Emulsification Stability Test Method:

[0232] The method was used to evaluate the emulsifier potential of surfactants with fats and oils. The emulsifier potential of a compound is linked to its degreasing properties in hand dish wash application.

Test Procedure:

[0233] 50 mL of oil and 50 mL of surfactant solution (2% AM in water) were mixed thoroughly (1200 rpm for 2 minutes) with a mechanical stirrer. Then, the emulsions (each: 100 ml total volume) were stored without agitation at room temperature and evaluated after 1 hour in terms of their stability (determination of separated surfactant solution). The lower the remaining level of surfactant solution (detected as volume, in mL; cf. table 1) means the better the emulsion stability and emulsification properties of the test solution.

Test Results:

[0234] It can be clearly seen from the results in table 1 that inventive formulations F.5 and F.6 exhibit significantly lower levels of separated surfactant solution than comparative formulation F.4. Thus, the stability of the emulsions containing the inventive ether sulfates based on an isomeric tridecyl alcohol mixture is significantly improved and an improved degreasing property in hand dish application can be expected. In case of LAS-containing formulations (F.7-F.8) it can be seen by comparing comparative formulation F.7 and inventive formulation F.8, that again a decrease of the overall surfactant concentration (F.7: 20 wt % active matter, AM; F.8: 17.5 wt % AM), which typically leads to decreased emulsifying properties of a formulation if the type and ratio of the ingredients is not changed, will not lead to a significantly changed amount of separated surfactant solution if at the same time half of the (reduced) amount of the linear alkyl ether sulfate will be replaced by the inventive ether sulfates based on an isomeric tridecyl alcohol mixture. More specifically, the emulsion stability after 1 hour is even slightly improved, demonstrating the capability of the inventive ingredient to contribute to better emulsifying properties and potentially also to better degreasing properties at lower AM concentrations, thus leading to more weight-efficient detergent formulations.

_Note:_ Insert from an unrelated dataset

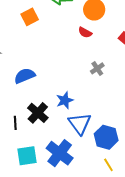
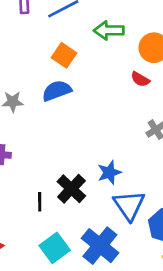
orange square: (30, 17) -> (64, 55), turned -30
blue semicircle: (25, 76) -> (57, 91), moved
cyan square: (27, 156) -> (55, 248), turned -30

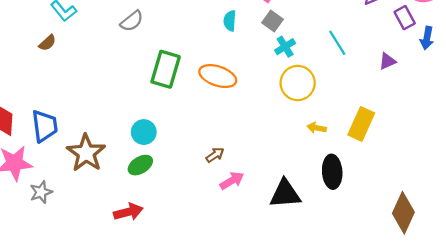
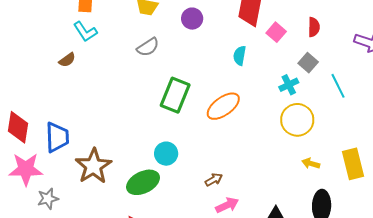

Summary Application Tests:

[0235] The experiments show the advantages of using the inventive compound in detergent compositions. For example, an increase in foam creation can be achieved, and at the same time the viscosity is decreased. In addition, the emulsifying properties and potentially also the degreasing properties can be improved, even in case of overall lower surfactant levels.

Experimental Data Regarding Biodegradability

[0236] An (i) inventive ether sulfate based on an isomeric tridecyl alcohol mixture and a (ii) comparative ether sulfate were subjected to a controlled biodegradation for 28 days, according to OECD norm 301B. [0237] (i) The inventive ether sulfate based on an isomeric tridecyl alcohol mixture as prepared according to synthetic procedure described above is based on a purely C13 iso-tridecylalcohol with a degree of branching of ca. 2.3 (determined as described above), ethoxylated with three ethylene oxide units on average, and sulfated to a degree of approximately 97%. [0238] (ii) The comparative ether sulfate (prepared by ethoxylation of an iso-tridecylalcohol-containing alcohol mixture (Exxal 13 from Exxon Mobil) with 3 EO per OH group on average and subsequently sulfated, according to the identical procedures as described above in step (i) and (ii) for the inventive example) is based on a mixture containing an iso-tridecylalcohol with a degree of branching of ca. 3.1 (determined as described above), ethoxylated with three ethylene oxide units on average, and sulfated to a degree of approximately 97%.

[0239] Results: The (i) inventive ether sulfate showed a biodegradability of 62% (according to OECD norm 301B), whereas the (ii) comparative ether sulfate showed a biodegradability (according to OECD norm 301B) of only 45%. Thus, the inventive ether sulfate, due to its considerably higher biodegradability, is better suited for use in Home Care applications (e.g., laundry detergents or dishwashing).